Saying that "the phasing-out of harmful chemicals is progressing far too slow in the EU," Denmark's environment minister has recruited colleagues for a coordinated campaign targeting the EU Commission.


Denmark’s environment minister, Kirsten Brosbøl, has joined with seven other European ministers to pressure the new EU Commission to increase its efforts to protect consumers from dangerous chemicals. 
Brosbøl and the environment ministers of Austria, Belgium, France, the Netherlands, Germany and Sweden are calling on the new members of the EU Commission to eliminate chemicals from everyday products. 
"Denmark holds an unfortunate record with regard to testicular cancer, and many couples are having difficulties getting pregnant, while children are reaching puberty at an ever earlier age. We know that this may be due to a number of harmful chemicals in our everyday lives,” Brosbøl said in a press release.

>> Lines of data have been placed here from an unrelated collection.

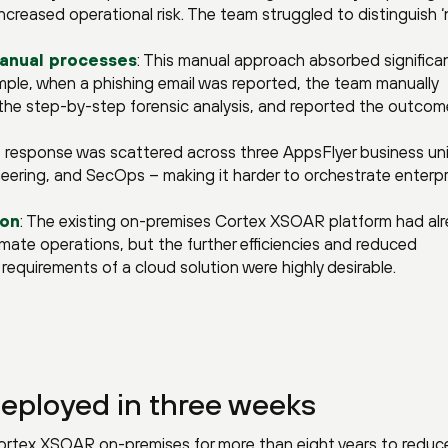
ncreased operational risk. The team struggled to distinguish ‘
anual processes
: This manual approach absorbed significa
ple, when a phishing email was reported, the team manually
he step-by-step forensic analysis, and reported the outcom
nt response was scattered across three AppsFlyer business un
eering, and SecOps – making it harder to orchestrate enterpr
ion
: The existing on-premises Cortex XSOAR platform had al
mate operations, but the further efficiencies and reduced
requirements of a cloud solution were highly desirable.
eployed in three weeks
rtex XSOAR on-premises for more than eight years to reduce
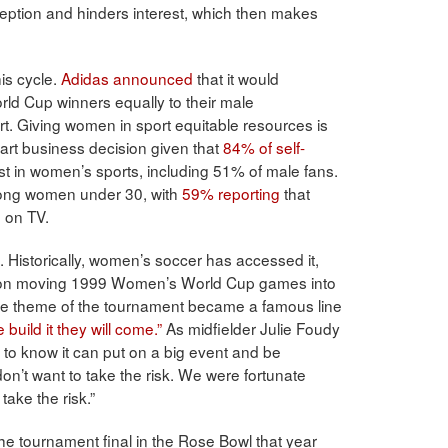
ption and hinders interest, which then makes
is cycle.
Adidas announced
that it would
d Cup winners equally to their male
art. Giving women in sport equitable resources is
smart business decision given that
84% of self-
st in women’s sports, including 51% of male fans.
mong women under 30, with
59% reporting
that
h on TV.
. Historically, women’s soccer has accessed it,
. Upon moving 1999 Women’s World Cup games into
 the theme of the tournament became a famous line
e build it they will come.”
As midfielder Julie Foudy
 to know it can put on a big event and be
don’t want to take the risk. We were fortunate
ake the risk.”
e tournament final in the Rose Bowl that year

“My objective is to ensure that Danes, and Europeans in general, can live their daily lives free of harmful chemicals. Therefore, I have brought together a number of like-minded European environment ministers, and we have written to the new European Commission encouraging it to step up the work on the EU's chemicals policy," she added. 
The ministers are calling on the EU to act in five specific areas: minimising consumer exposure to endocrine-disrupting chemicals, increased controls on nanomaterials, tougher regulations on imports from non-EU countries, the phasing out of products that are known to create side effects and tougher rules forcing the chemical industry to inform consumers about risks. 
"The industry is responsible for ensuring that their products are safe to use. But they don't have adequate knowledge about how dangerous their chemicals are. In the end, this means that consumers risk being exposed to harmful chemicals. We have to get this right," Brosbøl said.